Whether we want to admit it or not, our spiritual practices are connected to, and have implications for, EVERY aspect of our lives, from the ethical rules that we follow, to the way that we vote, to what lines of work we might choose to pursue, to what sorts of things we buy and how we spend our money, to even what clothes we wear or what cleaning products we use…and, far, far, far more.
Many modern pagans have written on this far more, and better, than I’ll ever be able to do, particularly in certain corners of the above totality. (T. Thorn Coyle’s latest is a good example of this, and one you should read if you have not already…) However, there’s one particular issue that, while I do suspect at least someone has written about it out there, I have not read anyone else discussing…and, it literally keeps me up at night on some occasions (although many other things do as well), and as it came up for me again recently, I thought I’d jot down a few thoughts on the matter.

The data:
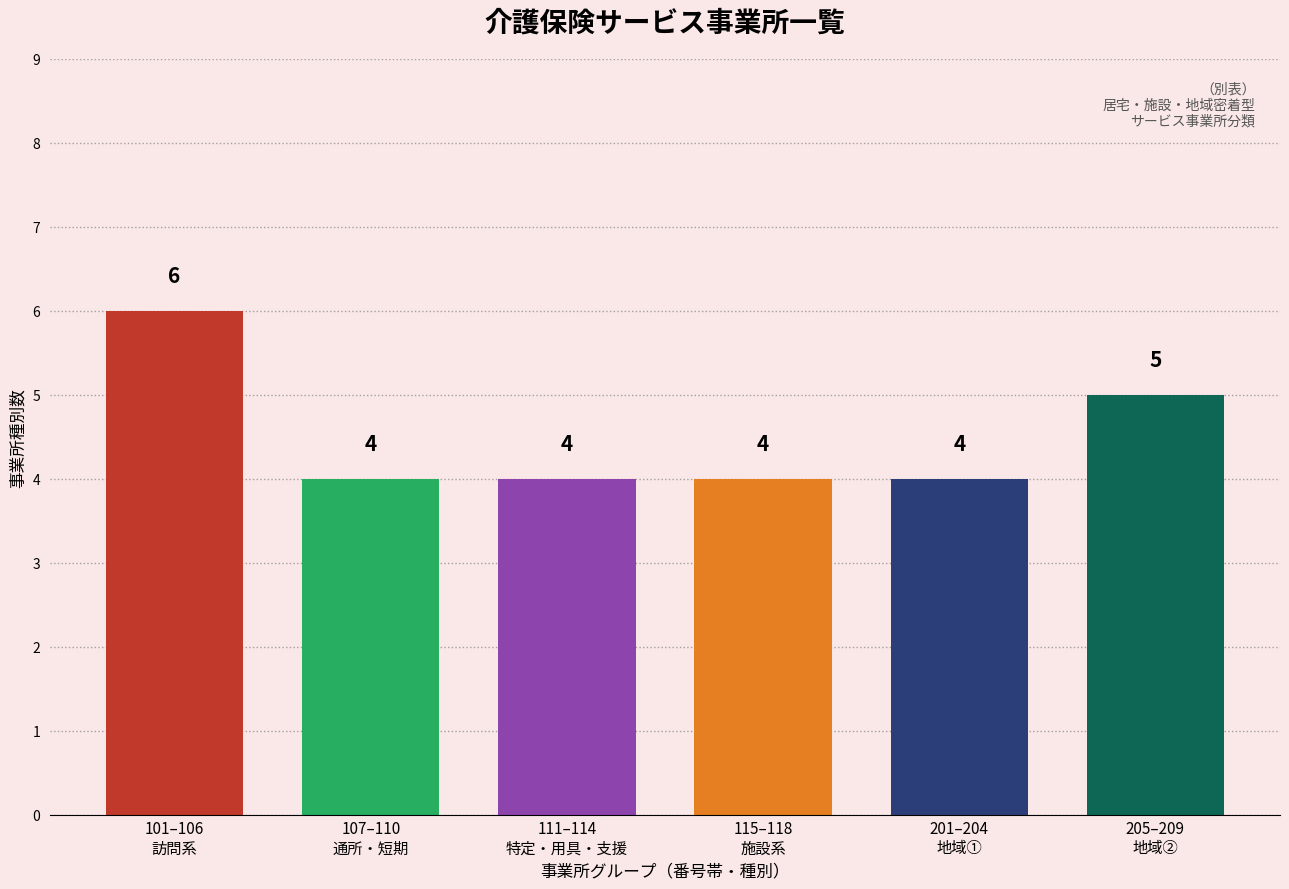

Reading left to right, extract all data points from this chart.

6	4	4	4	4	5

Activity list:
1. List every aspect of life that the passage on spiritual practices names as connected to those practices, from "the ethical rules" onward.
2. Write the next part of the passage on spiritual practices, picking up after its final sentence.

Answers to each task:
1.
- the ethical rules we follow
- the way we vote
- what lines of work we might choose to pursue
- what sorts of things we buy and how we spend our money
- what clothes we wear
- what cleaning products we use

2.
The fact is, modern pagans and polytheists are a very small minority. If we were to be very generous, we’d say that there are perhaps two million pagans worldwide; but, even though that number seems like nothing to sneeze at (and it isn’t!), that’s two million people out of more than seven billion…which really isn’t that many. Pagans aren’t responsible for most of the major corporate or governmental decisions which occur that contribute to the decay of the world’s ecosystems; and even if all of us switched to solar power, composted, and recycled our waste 100%, the wider world would have to do literally nothing to continue this degradation on the path it currently is, and we’d be powerless to stop it. While this is not a pleasant thing to contemplate, and I would prefer not to start on as much of a downer note as this, nonetheless it bears mentioning, just to put these things in context…
Nonetheless, not one pagan that I know personally (and very few that I don’t know personally) would disagree that it is still worthwhile for us as pagans, and especially because of the value that we place in nature, the earth, and the environment (for all sorts of good and valid theological reasons), that we do recycle, try to reduce our carbon footprints, and in various other ways attempt to live in better equilibrium with the non-human world than has been the tendency of modern humans in particular. I have no disagreement with this stance whatsoever.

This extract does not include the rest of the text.